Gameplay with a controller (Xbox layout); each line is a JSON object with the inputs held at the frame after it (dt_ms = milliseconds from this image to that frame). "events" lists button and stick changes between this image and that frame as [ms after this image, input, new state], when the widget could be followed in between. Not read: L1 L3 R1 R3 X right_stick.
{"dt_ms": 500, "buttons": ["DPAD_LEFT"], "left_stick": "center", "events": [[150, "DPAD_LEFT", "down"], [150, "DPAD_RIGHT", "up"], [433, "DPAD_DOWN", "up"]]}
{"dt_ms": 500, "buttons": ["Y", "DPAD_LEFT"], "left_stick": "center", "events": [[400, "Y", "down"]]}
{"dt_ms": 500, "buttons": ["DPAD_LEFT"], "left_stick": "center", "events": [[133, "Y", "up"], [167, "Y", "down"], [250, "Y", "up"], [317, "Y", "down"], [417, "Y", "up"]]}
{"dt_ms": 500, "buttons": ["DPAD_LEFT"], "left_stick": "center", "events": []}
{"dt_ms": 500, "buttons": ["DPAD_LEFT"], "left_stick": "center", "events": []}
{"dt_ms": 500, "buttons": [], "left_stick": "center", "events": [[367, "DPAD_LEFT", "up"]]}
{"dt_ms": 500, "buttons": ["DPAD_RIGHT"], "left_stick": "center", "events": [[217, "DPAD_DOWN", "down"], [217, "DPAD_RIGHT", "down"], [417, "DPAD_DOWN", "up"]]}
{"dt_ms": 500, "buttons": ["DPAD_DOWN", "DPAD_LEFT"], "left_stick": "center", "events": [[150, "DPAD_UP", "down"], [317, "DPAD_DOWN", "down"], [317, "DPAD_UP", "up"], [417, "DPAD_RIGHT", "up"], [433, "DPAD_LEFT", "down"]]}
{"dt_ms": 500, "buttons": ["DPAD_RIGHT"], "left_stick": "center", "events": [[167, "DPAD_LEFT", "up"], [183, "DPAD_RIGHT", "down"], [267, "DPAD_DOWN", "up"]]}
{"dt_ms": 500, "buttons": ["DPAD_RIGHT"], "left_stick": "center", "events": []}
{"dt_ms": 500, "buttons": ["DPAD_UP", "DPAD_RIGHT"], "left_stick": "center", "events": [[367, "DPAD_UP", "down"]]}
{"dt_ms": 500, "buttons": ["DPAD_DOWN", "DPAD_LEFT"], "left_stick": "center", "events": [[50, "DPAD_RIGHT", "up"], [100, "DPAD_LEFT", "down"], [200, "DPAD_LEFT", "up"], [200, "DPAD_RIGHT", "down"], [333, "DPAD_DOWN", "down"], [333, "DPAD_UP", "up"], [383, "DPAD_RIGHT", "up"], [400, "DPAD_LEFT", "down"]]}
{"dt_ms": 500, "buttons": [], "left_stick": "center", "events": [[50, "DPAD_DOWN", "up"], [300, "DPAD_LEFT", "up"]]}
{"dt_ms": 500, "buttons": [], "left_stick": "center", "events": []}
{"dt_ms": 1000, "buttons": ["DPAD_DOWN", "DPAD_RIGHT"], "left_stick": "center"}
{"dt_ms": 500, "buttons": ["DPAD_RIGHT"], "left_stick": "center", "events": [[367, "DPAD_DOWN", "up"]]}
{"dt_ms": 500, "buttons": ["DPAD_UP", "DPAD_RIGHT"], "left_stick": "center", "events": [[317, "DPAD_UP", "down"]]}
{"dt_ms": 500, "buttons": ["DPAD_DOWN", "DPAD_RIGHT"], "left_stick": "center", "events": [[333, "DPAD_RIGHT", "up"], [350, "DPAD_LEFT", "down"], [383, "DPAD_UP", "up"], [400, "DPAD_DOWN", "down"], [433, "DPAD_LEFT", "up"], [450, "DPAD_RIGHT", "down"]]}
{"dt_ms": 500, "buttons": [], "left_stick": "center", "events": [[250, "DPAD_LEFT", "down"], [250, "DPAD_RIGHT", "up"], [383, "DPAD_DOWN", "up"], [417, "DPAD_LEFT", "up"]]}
+ + + +
• YOUR TASK:
Every line above is to be transcribed exactly.

• TASK SOLUTION:
Gameplay with a controller (Xbox layout); each line is a JSON object with the inputs held at the frame after it (dt_ms = milliseconds from this image to that frame). "events" lists button and stick changes between this image and that frame as [ms after this image, input, new state], when the widget could be followed in between. Not read: L1 L3 R1 R3 X right_stick.
{"dt_ms": 500, "buttons": ["DPAD_LEFT"], "left_stick": "center", "events": [[150, "DPAD_LEFT", "down"], [150, "DPAD_RIGHT", "up"], [433, "DPAD_DOWN", "up"]]}
{"dt_ms": 500, "buttons": ["Y", "DPAD_LEFT"], "left_stick": "center", "events": [[400, "Y", "down"]]}
{"dt_ms": 500, "buttons": ["DPAD_LEFT"], "left_stick": "center", "events": [[133, "Y", "up"], [167, "Y", "down"], [250, "Y", "up"], [317, "Y", "down"], [417, "Y", "up"]]}
{"dt_ms": 500, "buttons": ["DPAD_LEFT"], "left_stick": "center", "events": []}
{"dt_ms": 500, "buttons": ["DPAD_LEFT"], "left_stick": "center", "events": []}
{"dt_ms": 500, "buttons": [], "left_stick": "center", "events": [[367, "DPAD_LEFT", "up"]]}
{"dt_ms": 500, "buttons": ["DPAD_RIGHT"], "left_stick": "center", "events": [[217, "DPAD_DOWN", "down"], [217, "DPAD_RIGHT", "down"], [417, "DPAD_DOWN", "up"]]}
{"dt_ms": 500, "buttons": ["DPAD_DOWN", "DPAD_LEFT"], "left_stick": "center", "events": [[150, "DPAD_UP", "down"], [317, "DPAD_DOWN", "down"], [317, "DPAD_UP", "up"], [417, "DPAD_RIGHT", "up"], [433, "DPAD_LEFT", "down"]]}
{"dt_ms": 500, "buttons": ["DPAD_RIGHT"], "left_stick": "center", "events": [[167, "DPAD_LEFT", "up"], [183, "DPAD_RIGHT", "down"], [267, "DPAD_DOWN", "up"]]}
{"dt_ms": 500, "buttons": ["DPAD_RIGHT"], "left_stick": "center", "events": []}
{"dt_ms": 500, "buttons": ["DPAD_UP", "DPAD_RIGHT"], "left_stick": "center", "events": [[367, "DPAD_UP", "down"]]}
{"dt_ms": 500, "buttons": ["DPAD_DOWN", "DPAD_LEFT"], "left_stick": "center", "events": [[50, "DPAD_RIGHT", "up"], [100, "DPAD_LEFT", "down"], [200, "DPAD_LEFT", "up"], [200, "DPAD_RIGHT", "down"], [333, "DPAD_DOWN", "down"], [333, "DPAD_UP", "up"], [383, "DPAD_RIGHT", "up"], [400, "DPAD_LEFT", "down"]]}
{"dt_ms": 500, "buttons": [], "left_stick": "center", "events": [[50, "DPAD_DOWN", "up"], [300, "DPAD_LEFT", "up"]]}
{"dt_ms": 500, "buttons": [], "left_stick": "center", "events": []}
{"dt_ms": 1000, "buttons": ["DPAD_DOWN", "DPAD_RIGHT"], "left_stick": "center"}
{"dt_ms": 500, "buttons": ["DPAD_RIGHT"], "left_stick": "center", "events": [[367, "DPAD_DOWN", "up"]]}
{"dt_ms": 500, "buttons": ["DPAD_UP", "DPAD_RIGHT"], "left_stick": "center", "events": [[317, "DPAD_UP", "down"]]}
{"dt_ms": 500, "buttons": ["DPAD_DOWN", "DPAD_RIGHT"], "left_stick": "center", "events": [[333, "DPAD_RIGHT", "up"], [350, "DPAD_LEFT", "down"], [383, "DPAD_UP", "up"], [400, "DPAD_DOWN", "down"], [433, "DPAD_LEFT", "up"], [450, "DPAD_RIGHT", "down"]]}
{"dt_ms": 500, "buttons": [], "left_stick": "center", "events": [[250, "DPAD_LEFT", "down"], [250, "DPAD_RIGHT", "up"], [383, "DPAD_DOWN", "up"], [417, "DPAD_LEFT", "up"]]}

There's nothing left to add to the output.